EXERCISE DETAILS
Rewrite every one of the records, replacing "closest" with "nearest" and changing nothing else. Leave out the pictures.

*** DATA EXTRACT

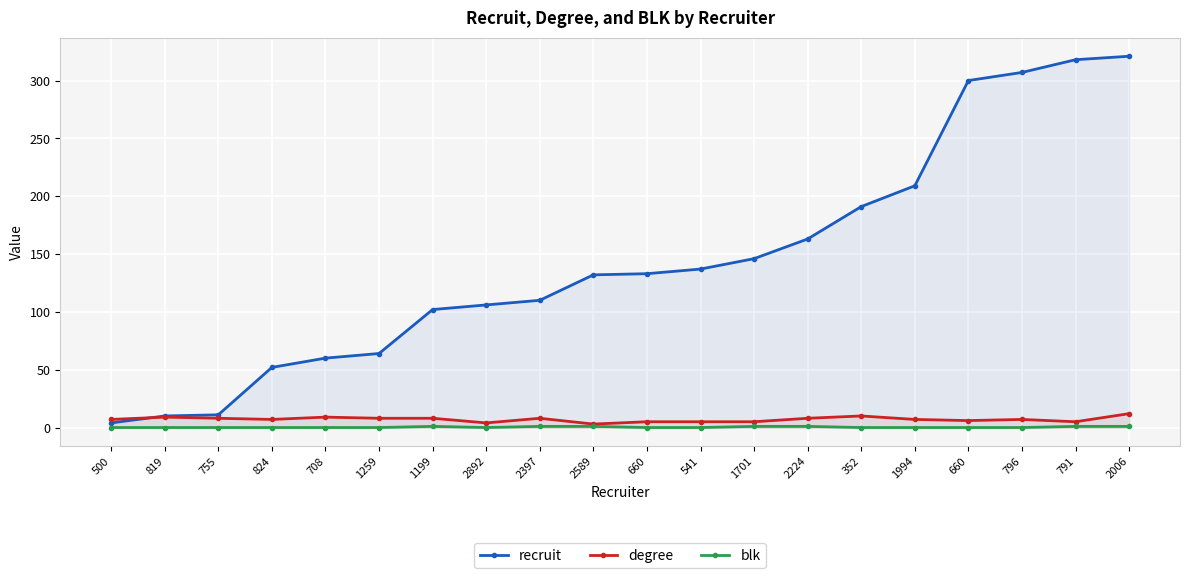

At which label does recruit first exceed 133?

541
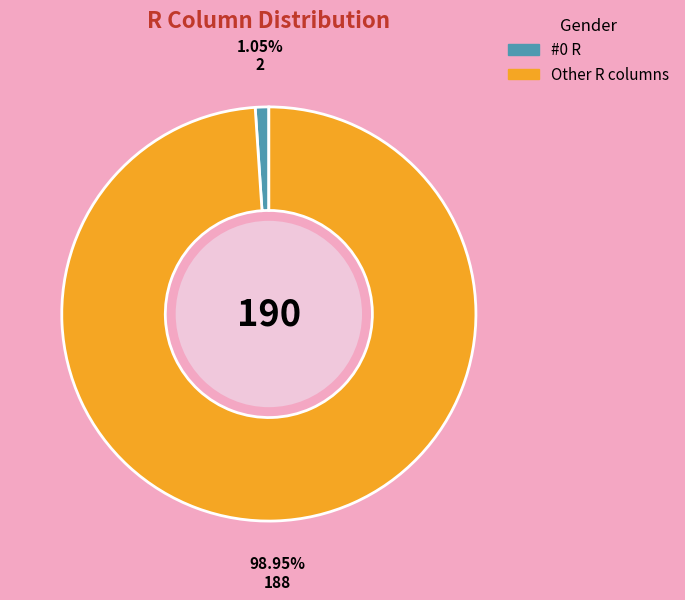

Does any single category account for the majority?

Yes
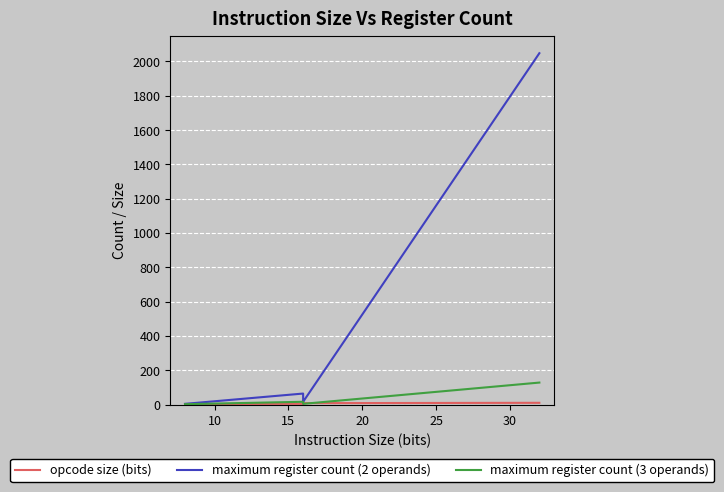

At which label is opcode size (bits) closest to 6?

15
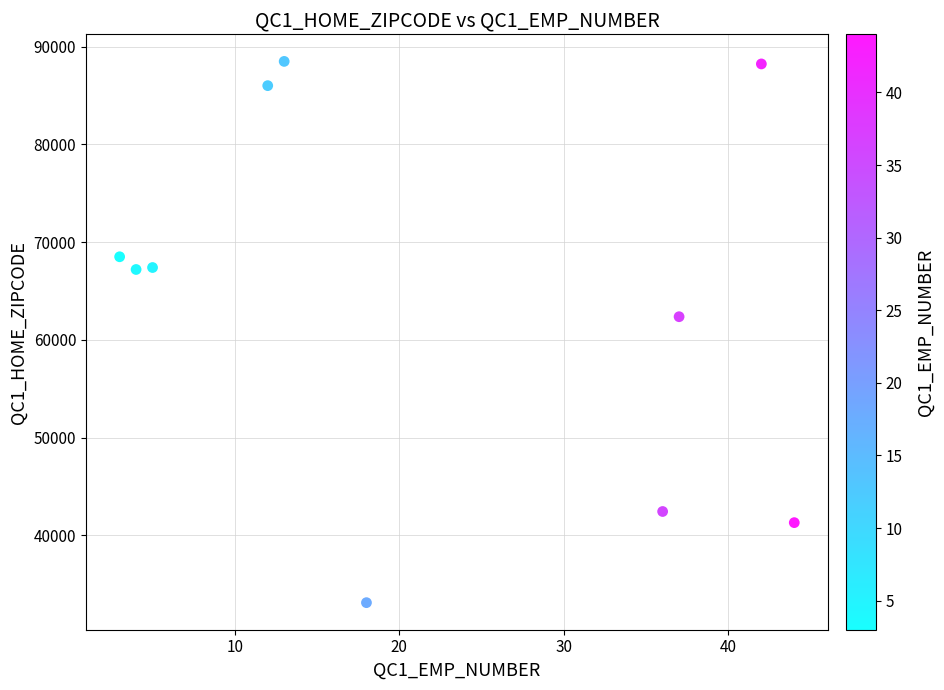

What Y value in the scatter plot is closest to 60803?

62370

******

OUTPUT FOR THIS TASK
At which label does recruit first exceed 133?

541

Does any single category account for the majority?

Yes

At which label is opcode size (bits) nearest to 6?

15

What Y value in the scatter plot is nearest to 60803?

62370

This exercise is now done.